▸ Required action 1
In the school fire safety article, rewrite the passage that begins with the words "There are no" and ends with "fire safety measures.", swapping "fire drills" for "evacuation drills".

Fire Safety in Schools: Key Principles for Administration

Fire Safety in Schools Key Principles

School fires are too common in the UK. Around 90,000 students have had their education disrupted due to fires, according to a 2021 Home Office report. And between 2016 and 2021, over 74,000 square meters (about 10 football pitches) of teaching facilities were damaged by fires.

Fire safety in schools is vital, so it’s important that those with the responsibility to keep pupils, staff and facilities safe, are aware of key fire safety principles. This blog looks at the common causes of school fires, fire safety regulations and breaks down the duties of a person or group, responsible for fire safety.

What Are the Common Causes of Fires in Schools?

Arson

Most school fires (60%) are the result of arson. Arson attacks usually happen during school holidays. This is when nobody is on site to detect a fire or initiate a fire safety procedure. Automated sprinkler systems are key to reducing the impact of arson.

Unintentional Fires

Accidental fires in schools are very common. With the number of students enrolled in a school, it’s almost impossible to have an eye on everyone. From smoking to the use of flammable chemicals in or out of the science lab, there are various ways students can cause fires.

Fire Awareness Training

Our Fire Awareness Training course gives a basic understanding of fire prevention principles, the sources of ignition and fuel, as well as safe systems of work to prevent fire hazards and accidents within the work environment.

Poor Maintenance

Without regular, planned maintenance, fire systems can fail. Lack of maintenance usually comes down to cost cutting. But the expense of a fire probably outstrips what it would have cost to maintain the system.

Faulty Electrics

Electrical equipment and systems that are not assessed and repaired on a regular basis can also cause fires. Regular maintenance and tests will detect issues that can be repaired, and ultimately reduce the likelihood of a fire.

High Risk Areas

Science labs filled with Bunsen burners and chemicals; design and technology workshops full of more chemicals and electrical equipment like sanding machines that can overheat, and IT rooms with overloaded plug sockets, are all potential fire starters.

Fire High Risk Areas Schools

Other Occupants

School premises are often rented out to community groups or members of the public for private events. Even with all the fire safety procedures in place, there’s no guarantee that they are followed.

School Fire Safety Legislation?

There are no specific fire safety regulations for schools. Rather they fall under Regulatory Reform (Fire Safety Order) 2005, which covers commercial and non-domestic premises.

Under this law, all workplaces (including schools) must appoint a Responsible Person (RP) who ensures that the school has fire prevention measures in place. They must look out for fire hazards, coordinate regular fire drills and oversee all other fire safety measures.

Their role also includes carrying out fire risk assessments.

Following the fire safety regulations protects everyone who uses the school premises, as well as neighbouring buildings and organisations.

What is a ‘Responsible Person’?

Some schools may have a designated fire safety officer, who acts as the responsible person. The person in this role is usually trained and qualified. Other schools appoint the headteacher, or a group of teaching staff to take on the role but they have different fire safety responsibilities.

Key principles that must be followed by those with fire safety responsibilities include:

  • Fire safety precautions to prevent harm to pupils, staff, visitors and school premises
  • Carrying out a risk assessment
  • Arrangements are in place for the effective planning, organisation, control, monitoring and review of all fire prevention and protective measures.

▸ Given entries
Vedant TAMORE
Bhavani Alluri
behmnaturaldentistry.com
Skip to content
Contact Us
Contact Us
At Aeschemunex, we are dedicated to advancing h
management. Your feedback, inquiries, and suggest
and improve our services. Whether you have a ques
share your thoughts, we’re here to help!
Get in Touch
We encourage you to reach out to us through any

==

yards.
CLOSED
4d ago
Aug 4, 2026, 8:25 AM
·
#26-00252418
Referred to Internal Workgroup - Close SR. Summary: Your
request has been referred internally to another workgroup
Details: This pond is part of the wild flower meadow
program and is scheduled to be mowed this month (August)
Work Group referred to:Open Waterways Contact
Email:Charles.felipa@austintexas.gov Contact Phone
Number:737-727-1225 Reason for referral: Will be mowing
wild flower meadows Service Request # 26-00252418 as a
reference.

--

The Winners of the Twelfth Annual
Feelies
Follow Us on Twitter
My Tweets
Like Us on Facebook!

▸ Required action 2
From the records, copy out verbatim the lines beginning with the line containing "The Winners of the Twelfth Annual" and ending with the line containing "Like Us on Facebook!", both included.

▸ Exercise response 1
There are no specific fire safety regulations for schools. Rather they fall under Regulatory Reform (Fire Safety Order) 2005, which covers commercial and non-domestic premises.

Under this law, all workplaces (including schools) must appoint a Responsible Person (RP) who ensures that the school has fire prevention measures in place. They must look out for fire hazards, coordinate regular evacuation drills and oversee all other fire safety measures.

▸ Exercise response 2
The Winners of the Twelfth Annual
Feelies
Follow Us on Twitter
My Tweets
Like Us on Facebook!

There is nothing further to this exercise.